By Nivedita Bhattacharjee

BANGALORE Dec 9 (Reuters) - A decrease in initial unemployment claims and historically low tax levels in the United States boosted the Deloitte Consumer Spending Index for November to its highest level since 2004, the accounting firm said.

The index, which attempts to track consumer cash flow as an indicator of future spending, rose to 4.63 percent in November from an upwardly revised gain of 4.25 percent in October.

The index -- which takes into account tax burden, initial unemployment claims, real wages and real home prices -- had previously touched a high of 5.62 percent in April 2004, Carl Steidtmann, chief economist with Deloitte Research, a unit of Deloitte Services LP, said.

"Real earnings remain on the rise due to falling prices while the housing market continues to show signs of stabilizing," Steidtmann said.

The wage growth, coupled with declining initial jobless claims, may give retailers and suppliers reason for optimism, Steidtmann said.

The U.S. economy shed only 11,000 jobs in November, well below the 130,000 loss financial markets had braced for, while the unemployment rate unexpectedly dropped to 10 percent from October's 10.2 percent, government data showed on Friday [ID:nN04320079].

However, Steidtmann said consumers are still apprehensive about the future, adding, "They have the means to spend, but they seem to be lacking the will to spend."

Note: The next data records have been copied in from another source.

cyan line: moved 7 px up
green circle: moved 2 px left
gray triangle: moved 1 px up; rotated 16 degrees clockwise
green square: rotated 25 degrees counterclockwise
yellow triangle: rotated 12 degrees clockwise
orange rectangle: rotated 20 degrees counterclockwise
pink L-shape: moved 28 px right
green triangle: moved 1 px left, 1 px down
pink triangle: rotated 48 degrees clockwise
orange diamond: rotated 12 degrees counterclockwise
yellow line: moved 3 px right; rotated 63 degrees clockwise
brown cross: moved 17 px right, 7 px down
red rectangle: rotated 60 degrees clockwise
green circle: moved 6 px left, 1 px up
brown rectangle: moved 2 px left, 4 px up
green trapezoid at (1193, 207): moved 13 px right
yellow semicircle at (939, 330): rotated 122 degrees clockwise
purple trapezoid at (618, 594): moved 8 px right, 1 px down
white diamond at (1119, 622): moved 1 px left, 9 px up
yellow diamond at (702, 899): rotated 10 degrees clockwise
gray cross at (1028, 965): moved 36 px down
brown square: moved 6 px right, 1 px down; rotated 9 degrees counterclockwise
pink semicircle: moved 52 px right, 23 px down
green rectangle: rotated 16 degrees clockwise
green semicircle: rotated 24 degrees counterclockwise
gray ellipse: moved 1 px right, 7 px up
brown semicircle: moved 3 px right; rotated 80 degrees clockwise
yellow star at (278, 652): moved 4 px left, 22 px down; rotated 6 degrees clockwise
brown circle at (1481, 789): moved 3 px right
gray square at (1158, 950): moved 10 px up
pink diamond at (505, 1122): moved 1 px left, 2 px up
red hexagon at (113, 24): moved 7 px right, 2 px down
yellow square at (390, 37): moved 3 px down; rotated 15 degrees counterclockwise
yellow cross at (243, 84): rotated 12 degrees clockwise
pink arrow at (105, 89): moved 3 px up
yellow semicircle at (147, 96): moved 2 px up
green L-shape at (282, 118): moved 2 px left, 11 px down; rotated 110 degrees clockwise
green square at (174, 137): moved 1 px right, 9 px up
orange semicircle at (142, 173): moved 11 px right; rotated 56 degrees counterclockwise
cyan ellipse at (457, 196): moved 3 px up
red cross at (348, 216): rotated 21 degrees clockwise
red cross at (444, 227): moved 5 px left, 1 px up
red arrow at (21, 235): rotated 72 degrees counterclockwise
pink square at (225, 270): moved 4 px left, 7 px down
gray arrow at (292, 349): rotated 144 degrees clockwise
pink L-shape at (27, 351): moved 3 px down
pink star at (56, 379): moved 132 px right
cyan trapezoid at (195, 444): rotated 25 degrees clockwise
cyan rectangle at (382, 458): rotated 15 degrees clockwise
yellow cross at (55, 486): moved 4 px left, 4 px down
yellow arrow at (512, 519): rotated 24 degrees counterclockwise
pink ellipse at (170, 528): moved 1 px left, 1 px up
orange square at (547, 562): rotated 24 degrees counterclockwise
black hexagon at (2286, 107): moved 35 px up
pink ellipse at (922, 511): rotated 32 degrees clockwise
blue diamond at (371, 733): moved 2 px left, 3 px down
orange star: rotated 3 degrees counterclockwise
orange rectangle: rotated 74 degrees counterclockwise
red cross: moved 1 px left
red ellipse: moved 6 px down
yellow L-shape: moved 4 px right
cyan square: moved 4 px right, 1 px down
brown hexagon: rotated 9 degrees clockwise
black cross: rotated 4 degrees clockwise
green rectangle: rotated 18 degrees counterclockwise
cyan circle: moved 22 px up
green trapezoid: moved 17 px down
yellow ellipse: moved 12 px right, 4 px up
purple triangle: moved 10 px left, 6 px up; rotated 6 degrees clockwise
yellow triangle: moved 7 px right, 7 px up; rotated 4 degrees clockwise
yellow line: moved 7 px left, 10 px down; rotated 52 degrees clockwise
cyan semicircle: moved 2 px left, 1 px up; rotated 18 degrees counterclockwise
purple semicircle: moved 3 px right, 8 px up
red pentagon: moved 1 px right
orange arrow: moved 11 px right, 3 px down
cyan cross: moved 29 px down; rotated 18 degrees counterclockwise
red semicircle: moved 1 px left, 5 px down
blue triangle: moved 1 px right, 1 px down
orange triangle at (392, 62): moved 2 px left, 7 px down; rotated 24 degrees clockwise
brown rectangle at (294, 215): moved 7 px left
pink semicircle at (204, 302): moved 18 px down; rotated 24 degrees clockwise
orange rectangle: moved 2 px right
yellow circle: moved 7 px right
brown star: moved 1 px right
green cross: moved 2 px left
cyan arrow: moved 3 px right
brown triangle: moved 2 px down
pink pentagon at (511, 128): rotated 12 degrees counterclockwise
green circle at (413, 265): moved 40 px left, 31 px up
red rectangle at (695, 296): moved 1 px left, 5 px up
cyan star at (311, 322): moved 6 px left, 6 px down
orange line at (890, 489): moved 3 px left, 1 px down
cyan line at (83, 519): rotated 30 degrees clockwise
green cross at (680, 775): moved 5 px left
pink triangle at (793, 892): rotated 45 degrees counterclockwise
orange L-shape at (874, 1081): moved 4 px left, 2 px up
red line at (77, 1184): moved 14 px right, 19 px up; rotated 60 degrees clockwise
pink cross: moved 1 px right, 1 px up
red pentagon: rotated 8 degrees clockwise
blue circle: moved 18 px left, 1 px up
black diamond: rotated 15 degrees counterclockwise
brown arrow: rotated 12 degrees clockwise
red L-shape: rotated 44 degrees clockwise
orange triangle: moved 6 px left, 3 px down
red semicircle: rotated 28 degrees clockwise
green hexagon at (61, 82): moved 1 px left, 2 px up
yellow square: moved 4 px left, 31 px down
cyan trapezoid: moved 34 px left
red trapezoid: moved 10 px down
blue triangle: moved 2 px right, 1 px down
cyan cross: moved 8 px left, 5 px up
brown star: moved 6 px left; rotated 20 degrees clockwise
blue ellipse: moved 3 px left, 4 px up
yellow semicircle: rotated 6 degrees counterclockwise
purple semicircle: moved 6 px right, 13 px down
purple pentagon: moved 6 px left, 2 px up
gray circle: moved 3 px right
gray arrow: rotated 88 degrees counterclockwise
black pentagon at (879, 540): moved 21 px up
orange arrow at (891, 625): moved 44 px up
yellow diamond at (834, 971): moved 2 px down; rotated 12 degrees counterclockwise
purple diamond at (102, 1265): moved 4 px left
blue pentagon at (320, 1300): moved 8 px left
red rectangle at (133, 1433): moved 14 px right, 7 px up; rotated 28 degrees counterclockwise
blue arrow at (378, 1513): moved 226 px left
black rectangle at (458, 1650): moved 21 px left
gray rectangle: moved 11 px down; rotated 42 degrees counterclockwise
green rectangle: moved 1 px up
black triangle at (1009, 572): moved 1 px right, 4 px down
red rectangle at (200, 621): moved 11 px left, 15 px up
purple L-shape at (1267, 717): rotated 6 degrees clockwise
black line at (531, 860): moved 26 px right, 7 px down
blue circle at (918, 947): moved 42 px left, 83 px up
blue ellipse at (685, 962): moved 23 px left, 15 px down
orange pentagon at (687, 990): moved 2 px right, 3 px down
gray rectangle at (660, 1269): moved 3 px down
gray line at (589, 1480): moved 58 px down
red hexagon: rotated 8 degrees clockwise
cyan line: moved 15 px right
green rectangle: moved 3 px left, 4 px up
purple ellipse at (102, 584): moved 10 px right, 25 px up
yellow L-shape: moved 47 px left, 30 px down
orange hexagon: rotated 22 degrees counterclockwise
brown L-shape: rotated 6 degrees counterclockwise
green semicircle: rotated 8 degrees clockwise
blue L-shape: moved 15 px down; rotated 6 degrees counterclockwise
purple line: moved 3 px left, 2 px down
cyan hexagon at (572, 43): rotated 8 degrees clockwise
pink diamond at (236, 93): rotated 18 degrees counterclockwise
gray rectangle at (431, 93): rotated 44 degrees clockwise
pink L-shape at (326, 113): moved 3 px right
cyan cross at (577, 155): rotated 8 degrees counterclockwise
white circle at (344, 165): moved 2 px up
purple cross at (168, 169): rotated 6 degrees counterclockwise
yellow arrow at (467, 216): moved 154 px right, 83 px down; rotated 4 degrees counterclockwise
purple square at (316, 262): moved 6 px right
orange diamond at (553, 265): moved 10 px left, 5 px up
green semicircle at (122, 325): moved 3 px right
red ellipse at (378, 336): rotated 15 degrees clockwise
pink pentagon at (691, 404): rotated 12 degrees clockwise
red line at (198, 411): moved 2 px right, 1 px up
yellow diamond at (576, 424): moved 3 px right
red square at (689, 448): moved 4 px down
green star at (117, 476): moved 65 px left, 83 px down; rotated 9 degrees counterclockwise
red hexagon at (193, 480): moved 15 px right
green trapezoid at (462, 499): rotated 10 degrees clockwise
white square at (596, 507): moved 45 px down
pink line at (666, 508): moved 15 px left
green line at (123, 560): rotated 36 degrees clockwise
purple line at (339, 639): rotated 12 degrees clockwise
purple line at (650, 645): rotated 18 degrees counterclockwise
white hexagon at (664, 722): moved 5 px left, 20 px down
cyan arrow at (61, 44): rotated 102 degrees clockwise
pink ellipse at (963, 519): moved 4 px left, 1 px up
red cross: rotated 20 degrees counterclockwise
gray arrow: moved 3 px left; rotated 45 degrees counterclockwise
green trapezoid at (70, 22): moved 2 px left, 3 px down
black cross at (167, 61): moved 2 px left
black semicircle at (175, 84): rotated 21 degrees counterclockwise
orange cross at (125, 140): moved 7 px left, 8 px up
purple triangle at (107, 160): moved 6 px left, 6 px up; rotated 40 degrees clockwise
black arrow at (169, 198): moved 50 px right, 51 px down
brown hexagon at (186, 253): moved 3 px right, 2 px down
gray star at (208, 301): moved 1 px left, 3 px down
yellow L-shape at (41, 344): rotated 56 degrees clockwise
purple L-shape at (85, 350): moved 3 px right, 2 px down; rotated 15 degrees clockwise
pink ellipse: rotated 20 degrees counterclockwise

Steidtmann also said uncertainty about the economy is resulting in an unprecedented level of savings in the United States.

The Deloitte survey said unemployment claims were down more than 200,000 from their recession peak, while real wages were up 3.9 percent from a year ago.

The average tax burden is at its lowest level in more than 40 years, while the pace of decline in house prices has slowed significantly year-on-year, it said.